**Explore the material:**
**1)** In the piece on intuition, what did the studies find Fortune 500 CEOs relied on to make better decisions?
**2)** Reproduce everything in the piece on intuition from "What is intuition?" down to "developing something new.".

**Page extract:**
-.-.-
Studies of Fortune 500 CEO’s found that the top executives relied upon quiet time, moments of prolonged inner reflection, to help them make better decisions. The inner connection allowed them greater access to intuitive problem solving which resulted in clearer thinking and more effective decision making.

What is intuition?

Intuition is a way of using the brain’s power without the constraints of logical thinking. We gather information from a wide range of sources and often get what is called a ‘gut feeling’ but all too often dismiss this because there is no logical explanation.

We are sometimes talked out of using our intuition and into logical decision making because we  can’t explain why some things just ‘feel right’ and yet when we look back these feelings are often proved to be right.

In our MasterMind groups I see lots of creativity that is born out of intuition. People come up with great business ideas all the time but what creates real success is the trust in their ideas and the drive to follow them through and bring them to fruition. It is often too easy and too tempting to stick with what we know rather than put a lot of effort into developing something new.
-.-.-
**Dataset content:**
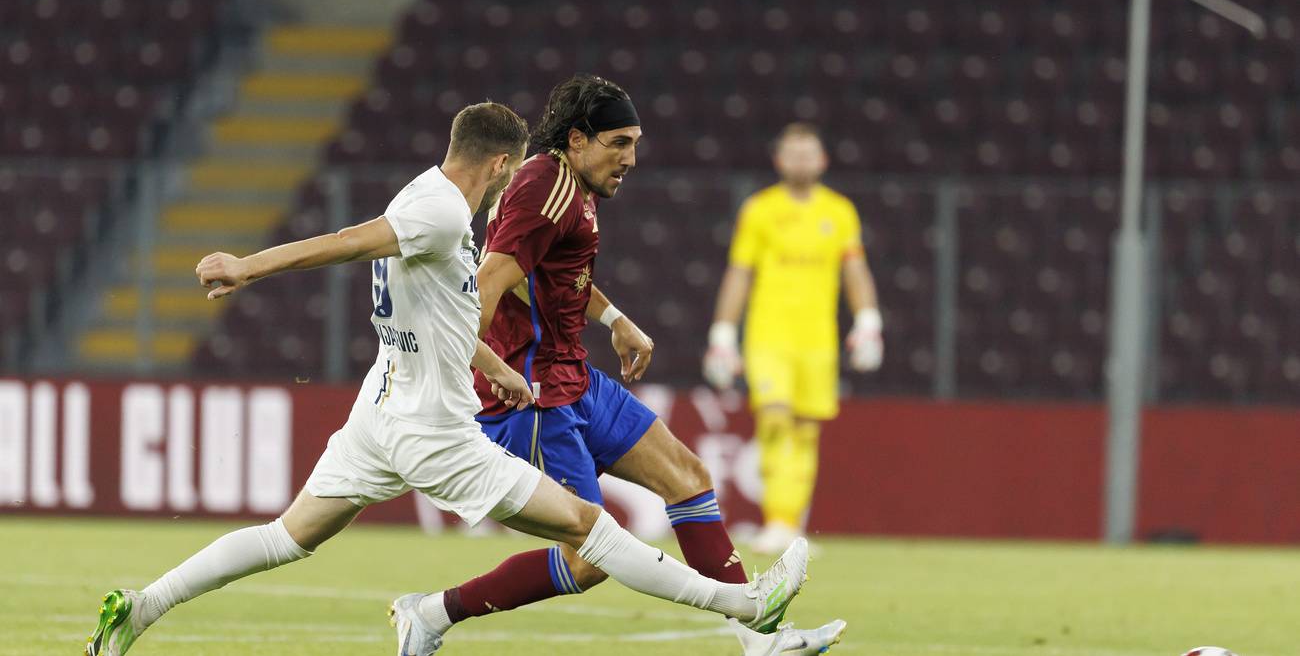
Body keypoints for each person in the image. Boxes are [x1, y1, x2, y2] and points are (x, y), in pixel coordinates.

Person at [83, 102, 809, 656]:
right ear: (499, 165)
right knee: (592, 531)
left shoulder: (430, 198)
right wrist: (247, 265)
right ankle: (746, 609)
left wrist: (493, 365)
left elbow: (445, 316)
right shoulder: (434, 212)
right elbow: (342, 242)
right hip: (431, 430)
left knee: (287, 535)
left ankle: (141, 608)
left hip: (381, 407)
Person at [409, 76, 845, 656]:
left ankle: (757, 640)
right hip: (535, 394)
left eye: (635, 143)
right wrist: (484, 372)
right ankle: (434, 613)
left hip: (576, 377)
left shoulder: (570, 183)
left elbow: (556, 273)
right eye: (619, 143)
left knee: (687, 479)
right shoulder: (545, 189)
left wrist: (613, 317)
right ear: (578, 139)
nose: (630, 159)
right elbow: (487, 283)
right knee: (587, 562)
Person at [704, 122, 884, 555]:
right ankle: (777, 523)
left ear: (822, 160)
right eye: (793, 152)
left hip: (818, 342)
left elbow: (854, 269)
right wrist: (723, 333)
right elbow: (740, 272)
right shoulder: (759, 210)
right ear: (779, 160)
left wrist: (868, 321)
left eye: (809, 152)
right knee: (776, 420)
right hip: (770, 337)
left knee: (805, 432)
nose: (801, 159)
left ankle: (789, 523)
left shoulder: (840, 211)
-.-.-
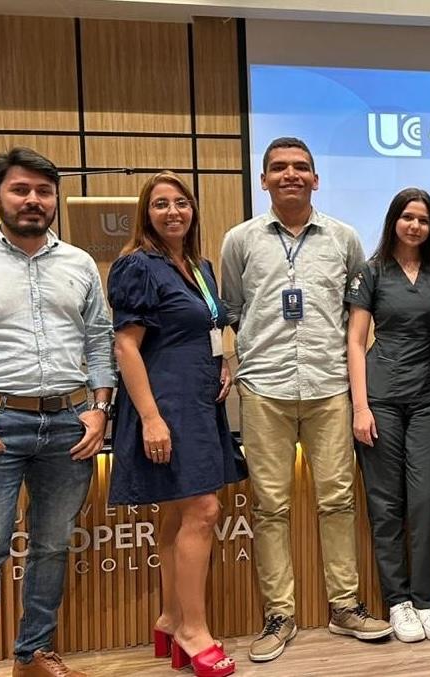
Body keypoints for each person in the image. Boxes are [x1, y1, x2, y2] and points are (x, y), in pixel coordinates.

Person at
-.-.-
**Numbered answers:**
**1)** Quiet time, meaning moments of prolonged inner reflection.

**2)**
What is intuition?

Intuition is a way of using the brain’s power without the constraints of logical thinking. We gather information from a wide range of sources and often get what is called a ‘gut feeling’ but all too often dismiss this because there is no logical explanation.

We are sometimes talked out of using our intuition and into logical decision making because we  can’t explain why some things just ‘feel right’ and yet when we look back these feelings are often proved to be right.

In our MasterMind groups I see lots of creativity that is born out of intuition. People come up with great business ideas all the time but what creates real success is the trust in their ideas and the drive to follow them through and bring them to fruition. It is often too easy and too tempting to stick with what we know rather than put a lot of effort into developing something new.